Last night in my English lesson with my student Francesco we discussed the earthquake. He had just returned to Venice 2 days ago after having been on vacation in the same region. Talk about luck. He'd have been right smack in the middle of the earthquake. Much of our lesson was spent fixing his pronunciation of the word. By the end of the hour, he'd moved from "Hearth-quick" to a much better "earthquake".  I hadn't planned for this to be the topic of our lesson. Funny how things just happen. 

I returned home thinking how lucky we all are. We're still here. Our homes are intact. In the blink of an eye, 200 plus people have lost their lives, and thousands are in makeshift tents wondering what happens next.  And this is just another reminder of how precious life is. My mantra over the last nearly 10 years has been this:  Tomorrow isn't guaranteed. All I know for sure is that I have this moment, and it is up to me to make the best of it. 

If there is a lesson for us out of disasters like this, I think it's this.  Make the most of each day. We don't know if we will have tomorrow. Leave with no regrets. And, love. Love well. Tell the people you love that you love them. 

In Italian, I would tell you all " Ti voglio bene".  Used for family and  close acquaintances, this is a step down from the full blown  I love you, "Ti amo". 

In honor of the people of Amatrice, we're making their signature dish this week. We're using Mario Batali's recipe ( http://www.mariobatali.com/recipes/bucatini-allamatriciana/)

1/4 cup extra-virgin olive oil
12 ounces thinly sliced guanciale pancetta, or good bacon
1 red onion, cut lengthwise in half and then into 1/4-inch-thick half-moons
3 cloves garlic, sliced
1 1/2 teaspoons hot red pepper flakes
2 cups Basic Tomato Sauce
1 pound Bucatini
Freshly grated Pecorino Romano

Bring 6 quarts of water to a boil in a large pot, and add 2 tablespoons salt.

Meanwhile, in a 10- to 12-inch saute pan, combine the olive oil, guanciale, onion, garlic, and re pepper flakes; set over low heat and cook until the onion is softened and the guanciale has rendered much of its fat, about 12 minutes.
Drain all but 1/4 cup of the fat out of the pan (and set aside to cook you eggs for tomorrow's breakfast).
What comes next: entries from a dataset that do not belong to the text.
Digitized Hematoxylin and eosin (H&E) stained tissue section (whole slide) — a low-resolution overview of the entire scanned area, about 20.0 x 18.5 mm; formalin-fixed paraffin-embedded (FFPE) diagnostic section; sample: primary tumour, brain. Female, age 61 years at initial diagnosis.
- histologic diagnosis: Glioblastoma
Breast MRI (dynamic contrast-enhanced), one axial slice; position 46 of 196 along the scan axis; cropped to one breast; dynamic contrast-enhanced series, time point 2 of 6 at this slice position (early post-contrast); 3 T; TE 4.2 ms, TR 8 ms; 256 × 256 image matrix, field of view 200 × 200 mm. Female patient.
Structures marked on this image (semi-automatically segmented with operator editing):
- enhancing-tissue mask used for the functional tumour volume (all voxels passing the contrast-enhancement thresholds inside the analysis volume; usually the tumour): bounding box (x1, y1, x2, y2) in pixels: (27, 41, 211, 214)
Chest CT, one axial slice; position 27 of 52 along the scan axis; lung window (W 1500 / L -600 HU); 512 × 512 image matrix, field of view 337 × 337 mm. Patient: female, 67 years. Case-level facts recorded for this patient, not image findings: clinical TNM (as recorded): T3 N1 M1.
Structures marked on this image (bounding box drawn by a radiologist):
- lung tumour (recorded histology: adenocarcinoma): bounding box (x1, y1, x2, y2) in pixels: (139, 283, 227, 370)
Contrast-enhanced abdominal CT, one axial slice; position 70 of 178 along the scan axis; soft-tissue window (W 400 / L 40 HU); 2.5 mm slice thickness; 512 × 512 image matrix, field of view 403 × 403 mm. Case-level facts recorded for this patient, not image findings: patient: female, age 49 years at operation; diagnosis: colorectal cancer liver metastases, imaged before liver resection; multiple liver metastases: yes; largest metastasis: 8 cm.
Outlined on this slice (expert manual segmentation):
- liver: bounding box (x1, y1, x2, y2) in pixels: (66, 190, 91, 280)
Add the tomato sauce, turn up the heat, and bring to a boil, then lower the heat to a simmer and allow to bubble for 6 to 7 minutes.

While the sauce simmers, cook the bucatini in the boiling water for about a minute less than the package directions, until still very firm; drain.

Add the pasta to the simmering sauce and toss for about 1 minute to coat. Divide the pasta among four heated bowls and serve immediately, topped with freshly grated pecorino.

Spaghetti all'Amatriciana, photo courtesy lucasardellaejanira.it

During the coming days and months, the people of Amatrice and the surrounding towns affected will need support. The Florentine, a local newspaper in Florence, has compiled an excellent list of  ways we can help, including everything from donating blood to attending events which are making matching donations.  Here's the link. 


Ti Voglio bene.


Michelle said...

Grazie, bella. I'll be making that recipe too.
Ti voglio bene.

karen said...

Grazie, Michelle! I suspect there will be a lot of Amatriciana eaten this week!

Andrew H said...

Made ours a bit too spicy and we like hot dishes! Felt good to do it though. We can't imagine how the survivors' lives will ever settle. Losing home and, in all probability, your livelihood is an unbearable thought.

Kaye said...

Grazie,Karen. My grandfather came here from Vieste in the early 40's,I believe-is this near where the earthquake struck? So much history gone when this happens, anywhere! Thank-you for sharing "your and Mario's recipe!" ;) Yummy later this week!
Kaye J

karen said...

Hi Kaye,

Hope you enjoy the Amatriciana recipe! I think Vieste is on the coast in Puglia, so not close to where the earthquake hit. You are so right about history being lost when an earthquake strikes. These towns will rebuild, and add on to their history. Lives lost is the worst part of it all. Never easy. You have to love their spirit to pick up and get on with life. Not sure I'd be so strong willed.